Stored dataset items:
______________________________
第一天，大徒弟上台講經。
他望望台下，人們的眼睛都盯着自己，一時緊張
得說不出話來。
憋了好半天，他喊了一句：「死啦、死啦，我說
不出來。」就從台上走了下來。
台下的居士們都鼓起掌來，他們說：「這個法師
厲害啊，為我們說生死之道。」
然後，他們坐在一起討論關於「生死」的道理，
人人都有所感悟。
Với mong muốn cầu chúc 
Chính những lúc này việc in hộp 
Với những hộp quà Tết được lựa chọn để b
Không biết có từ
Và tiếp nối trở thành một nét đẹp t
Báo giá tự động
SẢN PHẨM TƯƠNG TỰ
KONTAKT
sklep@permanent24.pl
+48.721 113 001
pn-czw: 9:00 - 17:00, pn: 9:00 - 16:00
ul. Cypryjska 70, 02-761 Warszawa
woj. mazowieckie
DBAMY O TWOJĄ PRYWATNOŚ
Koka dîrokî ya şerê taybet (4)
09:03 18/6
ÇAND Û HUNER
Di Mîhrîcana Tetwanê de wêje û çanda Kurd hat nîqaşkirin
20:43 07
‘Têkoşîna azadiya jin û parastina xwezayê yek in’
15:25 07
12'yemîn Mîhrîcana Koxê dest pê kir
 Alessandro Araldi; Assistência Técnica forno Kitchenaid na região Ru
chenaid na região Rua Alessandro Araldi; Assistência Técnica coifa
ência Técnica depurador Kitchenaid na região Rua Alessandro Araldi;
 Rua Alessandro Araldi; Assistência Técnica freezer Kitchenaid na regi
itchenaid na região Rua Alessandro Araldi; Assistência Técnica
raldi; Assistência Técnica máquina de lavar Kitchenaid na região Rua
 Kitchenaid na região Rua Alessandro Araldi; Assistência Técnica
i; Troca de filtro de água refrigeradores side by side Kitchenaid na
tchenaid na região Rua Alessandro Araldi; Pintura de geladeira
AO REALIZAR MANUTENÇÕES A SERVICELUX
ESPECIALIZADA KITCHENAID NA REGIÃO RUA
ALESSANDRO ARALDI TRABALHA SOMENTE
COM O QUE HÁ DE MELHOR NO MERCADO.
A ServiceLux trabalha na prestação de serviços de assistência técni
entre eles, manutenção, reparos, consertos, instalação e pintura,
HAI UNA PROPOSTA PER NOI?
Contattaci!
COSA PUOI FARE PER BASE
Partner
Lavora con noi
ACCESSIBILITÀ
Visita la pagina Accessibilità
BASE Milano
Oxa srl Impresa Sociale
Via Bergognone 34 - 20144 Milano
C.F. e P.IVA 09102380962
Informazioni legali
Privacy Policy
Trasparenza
______________________________
--- Task instructions ---
Please revise the material above so that "Milano" becomes "Torino" wherever it occurs, keeping every other line unchanged.

--- Answer box ---
第一天，大徒弟上台講經。
他望望台下，人們的眼睛都盯着自己，一時緊張
得說不出話來。
憋了好半天，他喊了一句：「死啦、死啦，我說
不出來。」就從台上走了下來。
台下的居士們都鼓起掌來，他們說：「這個法師
厲害啊，為我們說生死之道。」
然後，他們坐在一起討論關於「生死」的道理，
人人都有所感悟。
Với mong muốn cầu chúc 
Chính những lúc này việc in hộp 
Với những hộp quà Tết được lựa chọn để b
Không biết có từ
Và tiếp nối trở thành một nét đẹp t
Báo giá tự động
SẢN PHẨM TƯƠNG TỰ
KONTAKT
sklep@permanent24.pl
+48.721 113 001
pn-czw: 9:00 - 17:00, pn: 9:00 - 16:00
ul. Cypryjska 70, 02-761 Warszawa
woj. mazowieckie
DBAMY O TWOJĄ PRYWATNOŚ
Koka dîrokî ya şerê taybet (4)
09:03 18/6
ÇAND Û HUNER
Di Mîhrîcana Tetwanê de wêje û çanda Kurd hat nîqaşkirin
20:43 07
‘Têkoşîna azadiya jin û parastina xwezayê yek in’
15:25 07
12'yemîn Mîhrîcana Koxê dest pê kir
 Alessandro Araldi; Assistência Técnica forno Kitchenaid na região Ru
chenaid na região Rua Alessandro Araldi; Assistência Técnica coifa
ência Técnica depurador Kitchenaid na região Rua Alessandro Araldi;
 Rua Alessandro Araldi; Assistência Técnica freezer Kitchenaid na regi
itchenaid na região Rua Alessandro Araldi; Assistência Técnica
raldi; Assistência Técnica máquina de lavar Kitchenaid na região Rua
 Kitchenaid na região Rua Alessandro Araldi; Assistência Técnica
i; Troca de filtro de água refrigeradores side by side Kitchenaid na
tchenaid na região Rua Alessandro Araldi; Pintura de geladeira
AO REALIZAR MANUTENÇÕES A SERVICELUX
ESPECIALIZADA KITCHENAID NA REGIÃO RUA
ALESSANDRO ARALDI TRABALHA SOMENTE
COM O QUE HÁ DE MELHOR NO MERCADO.
A ServiceLux trabalha na prestação de serviços de assistência técni
entre eles, manutenção, reparos, consertos, instalação e pintura,
HAI UNA PROPOSTA PER NOI?
Contattaci!
COSA PUOI FARE PER BASE
Partner
Lavora con noi
ACCESSIBILITÀ
Visita la pagina Accessibilità
BASE Torino
Oxa srl Impresa Sociale
Via Bergognone 34 - 20144 Torino
C.F. e P.IVA 09102380962
Informazioni legali
Privacy Policy
Trasparenza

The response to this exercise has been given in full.